Sir, I was appalled by John Gapper’s column “In praise of Wall Street protesters” (October 6), extolling the virtues and idealistic aims of the Wall Street protesters.
His column was as naive as the protesters and their demands. Even though they are an inchoate group, several declarations have emerged – endorsed by substantial numbers of protesters – that show absolutely no understanding of how a market economy works. Most of their demands and their placards have a sense of entitlement: education “is a human right” and those many thousands of college loans should be wiped out. So should mortgages that are difficult to repay. Life is unfair; and corporations – through their greed and oppression of workers – are the cause of it all.

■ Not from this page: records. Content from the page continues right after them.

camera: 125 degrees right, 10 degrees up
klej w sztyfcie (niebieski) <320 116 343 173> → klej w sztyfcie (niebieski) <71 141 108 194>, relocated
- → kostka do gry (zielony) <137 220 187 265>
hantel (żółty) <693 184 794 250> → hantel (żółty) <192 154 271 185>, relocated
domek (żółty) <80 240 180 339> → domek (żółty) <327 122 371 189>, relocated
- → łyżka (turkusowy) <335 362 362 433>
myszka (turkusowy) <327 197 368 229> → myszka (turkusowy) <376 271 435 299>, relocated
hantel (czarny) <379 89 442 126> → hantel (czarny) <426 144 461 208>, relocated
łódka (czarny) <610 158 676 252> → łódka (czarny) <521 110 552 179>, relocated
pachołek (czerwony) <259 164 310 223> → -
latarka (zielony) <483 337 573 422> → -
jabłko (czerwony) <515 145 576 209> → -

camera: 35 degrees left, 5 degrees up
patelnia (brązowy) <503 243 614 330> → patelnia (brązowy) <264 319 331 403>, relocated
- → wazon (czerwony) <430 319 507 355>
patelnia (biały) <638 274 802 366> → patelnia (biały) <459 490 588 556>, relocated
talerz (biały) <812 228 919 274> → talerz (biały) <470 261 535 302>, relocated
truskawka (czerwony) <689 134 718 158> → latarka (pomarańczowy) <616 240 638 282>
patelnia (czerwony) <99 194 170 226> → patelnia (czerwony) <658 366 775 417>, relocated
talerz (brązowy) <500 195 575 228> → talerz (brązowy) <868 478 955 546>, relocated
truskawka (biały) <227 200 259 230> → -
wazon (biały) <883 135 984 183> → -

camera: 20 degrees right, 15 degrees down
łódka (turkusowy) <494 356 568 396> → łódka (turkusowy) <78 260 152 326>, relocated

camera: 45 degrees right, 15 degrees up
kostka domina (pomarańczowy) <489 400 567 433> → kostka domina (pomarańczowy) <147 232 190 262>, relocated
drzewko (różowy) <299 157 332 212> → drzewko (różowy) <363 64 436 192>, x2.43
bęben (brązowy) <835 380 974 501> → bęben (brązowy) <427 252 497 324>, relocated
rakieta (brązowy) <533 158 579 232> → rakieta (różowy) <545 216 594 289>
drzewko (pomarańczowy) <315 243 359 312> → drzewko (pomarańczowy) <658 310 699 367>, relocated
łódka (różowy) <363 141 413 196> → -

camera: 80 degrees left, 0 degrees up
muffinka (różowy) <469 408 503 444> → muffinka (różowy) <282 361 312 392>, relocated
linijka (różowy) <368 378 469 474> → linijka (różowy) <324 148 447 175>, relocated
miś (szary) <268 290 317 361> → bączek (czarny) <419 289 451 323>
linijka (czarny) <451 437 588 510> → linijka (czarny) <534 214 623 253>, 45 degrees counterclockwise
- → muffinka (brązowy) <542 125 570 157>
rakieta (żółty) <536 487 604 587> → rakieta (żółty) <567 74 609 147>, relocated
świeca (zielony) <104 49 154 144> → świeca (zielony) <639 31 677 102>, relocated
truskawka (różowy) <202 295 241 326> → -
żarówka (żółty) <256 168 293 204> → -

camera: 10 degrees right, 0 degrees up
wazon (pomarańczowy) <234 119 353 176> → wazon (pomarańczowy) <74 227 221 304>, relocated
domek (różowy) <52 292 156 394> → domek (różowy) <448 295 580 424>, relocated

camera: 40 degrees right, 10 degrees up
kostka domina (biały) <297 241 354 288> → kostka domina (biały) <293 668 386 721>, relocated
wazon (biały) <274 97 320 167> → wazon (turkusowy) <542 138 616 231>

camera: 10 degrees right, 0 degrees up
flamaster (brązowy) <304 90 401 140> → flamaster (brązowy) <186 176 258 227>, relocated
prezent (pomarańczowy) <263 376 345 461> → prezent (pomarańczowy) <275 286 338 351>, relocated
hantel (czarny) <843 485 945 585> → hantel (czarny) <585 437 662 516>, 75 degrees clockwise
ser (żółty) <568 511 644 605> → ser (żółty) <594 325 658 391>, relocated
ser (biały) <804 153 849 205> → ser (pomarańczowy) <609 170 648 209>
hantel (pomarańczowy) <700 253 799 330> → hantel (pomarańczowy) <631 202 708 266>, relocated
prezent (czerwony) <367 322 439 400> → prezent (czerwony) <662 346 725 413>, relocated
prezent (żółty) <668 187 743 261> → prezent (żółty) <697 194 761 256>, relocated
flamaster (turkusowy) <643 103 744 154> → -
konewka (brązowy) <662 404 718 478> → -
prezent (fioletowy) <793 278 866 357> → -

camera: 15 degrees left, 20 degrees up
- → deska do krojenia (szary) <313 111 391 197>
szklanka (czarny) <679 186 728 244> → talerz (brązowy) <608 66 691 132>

Yes, the protesters are expressing “popular outrage” – an outrage perhaps sparked by some financial institutions that contributed significantly to the financial crisis but then fuelled by anti-capitalistic demagoguery by political leaders and many in the media.
Mr Gapper refers to one of the models for the protesters – the Seattle World Trade Organization meeting. I was there, promoting free trade and trying to converse with young men hiding behind balaclavas. They were against trade but admitted that their ski jackets and other clothes were produced in other countries. That same naivety about economic issues was apparent, but they took their “public outrage” a step further with destructive riots.
I’m concerned that these current protesters, with their “peaceful” hate messages against corporations, financial institutions and even some wealthy individuals, could morph into something that I hope Mr Gapper won’t praise.